Heinrich II.

Aus Monarchieliga
Wechseln zu: Navigation, Suche
Kaiser Heinrich II.
  • * 6. Mai 973 in Hildesheim
  • † 13. Juli 1024 in der Pfalz Grone
  • Herrschaftszeit: 1002 - 1024
  • Gedenktag ist der 13. Juli


Der hl. Kaiser Heinrich II. war ein Herzog von Bayern aus dem Hause der Liudolfinger.


Leben

Seine Eltern waren Heinrich der Zänker und Gisela, Tochter des Königs von Burgund; er war somit Urenkel Heinrichs I. und Vetter zweiten Grades Ottos III.

Beim Tod Ottos III. war Heinrich ranghöchster Reichsfürst und somit geborener Anwärter auf die Deutsche Königswürde. Gewählt wurde er von den Franken, Lothringern und Bayern. Bischof Williges von Mainz krönte und salbte ihn am 7. Juni 2002. In verschiedenen Stufen setzte er sich im gesamten Regnum durch.
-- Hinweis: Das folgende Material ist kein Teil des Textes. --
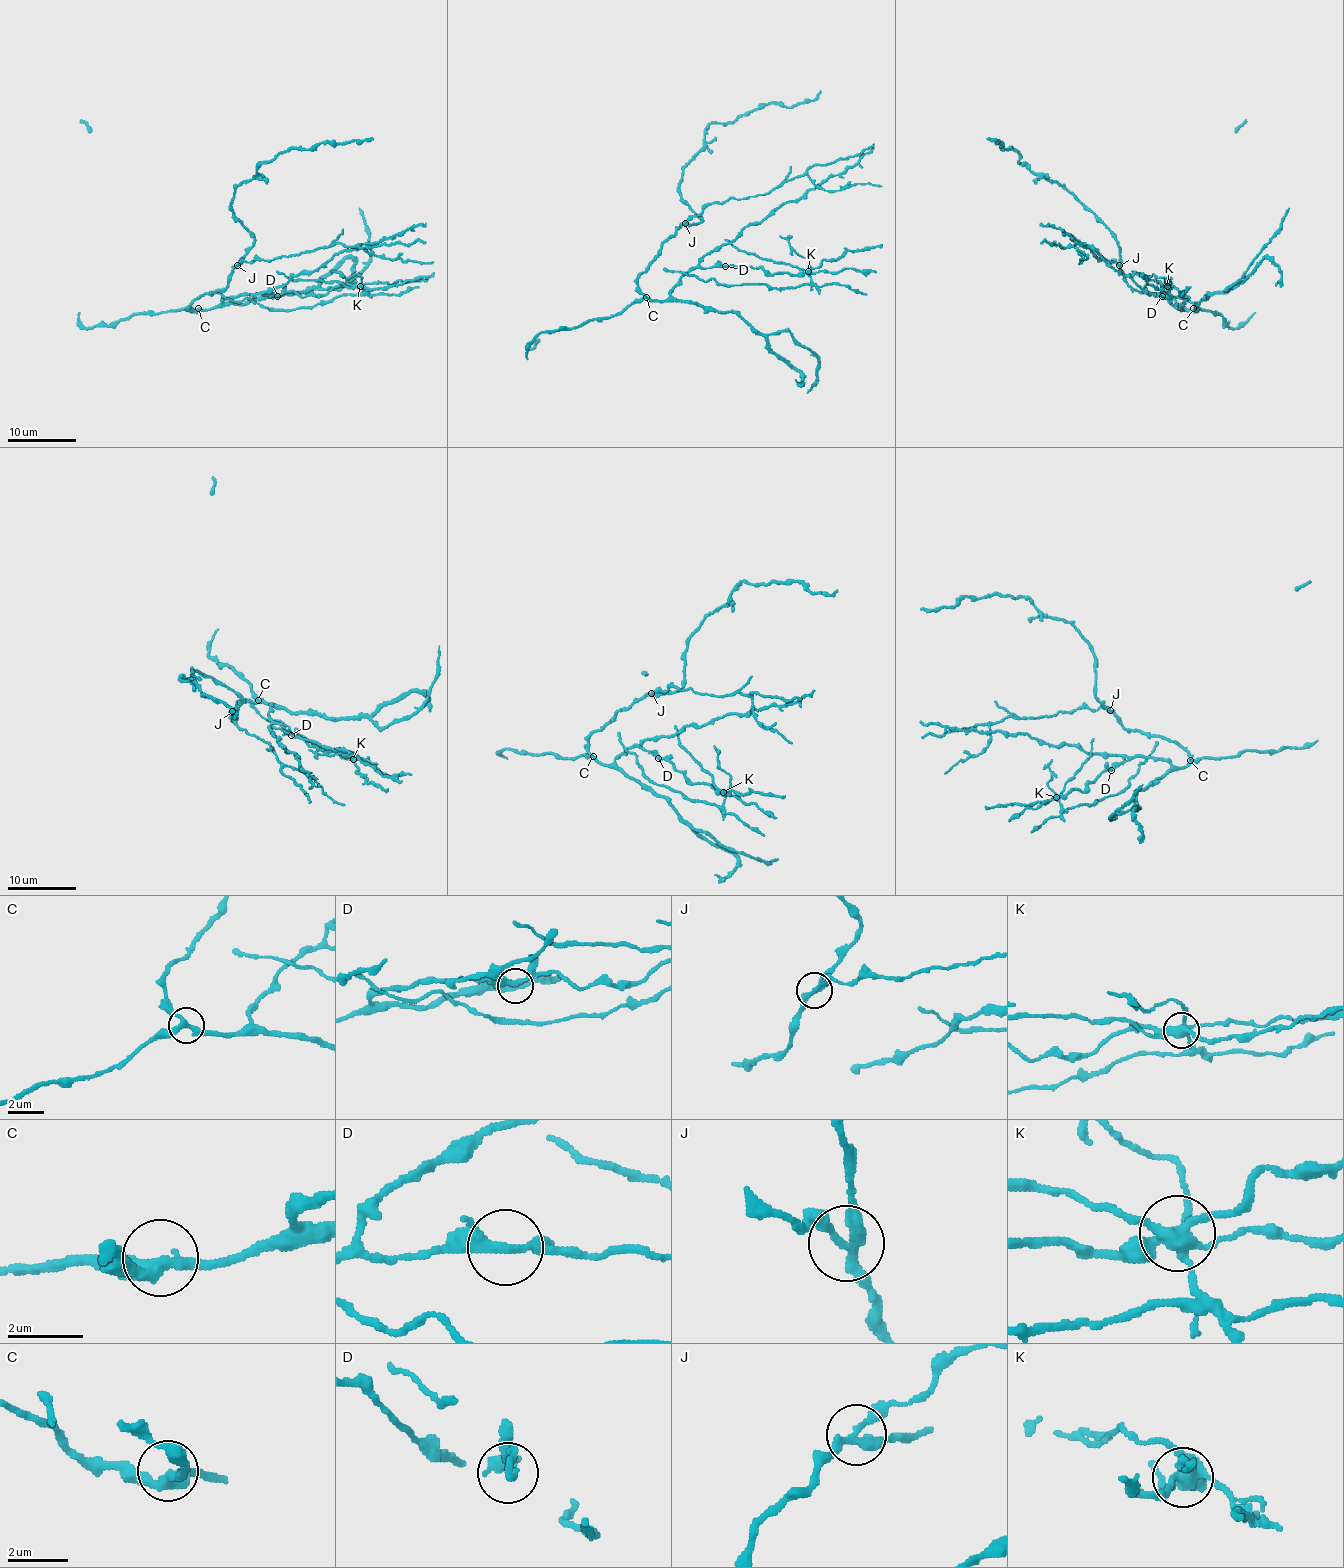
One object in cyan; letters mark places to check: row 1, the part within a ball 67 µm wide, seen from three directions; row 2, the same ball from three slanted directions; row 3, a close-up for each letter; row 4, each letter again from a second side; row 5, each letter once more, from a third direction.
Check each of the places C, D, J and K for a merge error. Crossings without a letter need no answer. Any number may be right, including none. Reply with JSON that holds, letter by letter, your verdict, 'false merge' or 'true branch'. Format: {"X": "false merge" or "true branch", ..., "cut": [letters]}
{"C": "true branch", "D": "true branch", "J": "false merge", "K": "false merge", "cut": ["J", "K"]}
Heinrich setzte die ottonische Reichskirchenpolitik fort, er erweiterte die Grenzen des Imperiums beträchtlich und stellte die Kirche ganz in den Dienst des Reiches. Bamberg erhob er zu dem Range eines dem Papst zugehörigen Bistums und stattete es mit großen Teilen des Herzogtums Franken aus. Diese Schenkung hatte für 800 Jahre Bestand.

In Bamberger Dom sind der in der Pfalz Grone gestorbene Kaiser und seine Gemahlin Kunigunde von Luxemburg bestattet. Beide wurden heiliggesprochen. Ihr Feiertag, der 13. Juli, gilt als einer der höchsten Feiertage des Imperium Romanum. Kunigunde ist die Gründerin des Benediktinerinnenklosters Kaufungen vor den Toren Kassels, in dem sie nach dem Tode ihres Mannes als Nonne lebte.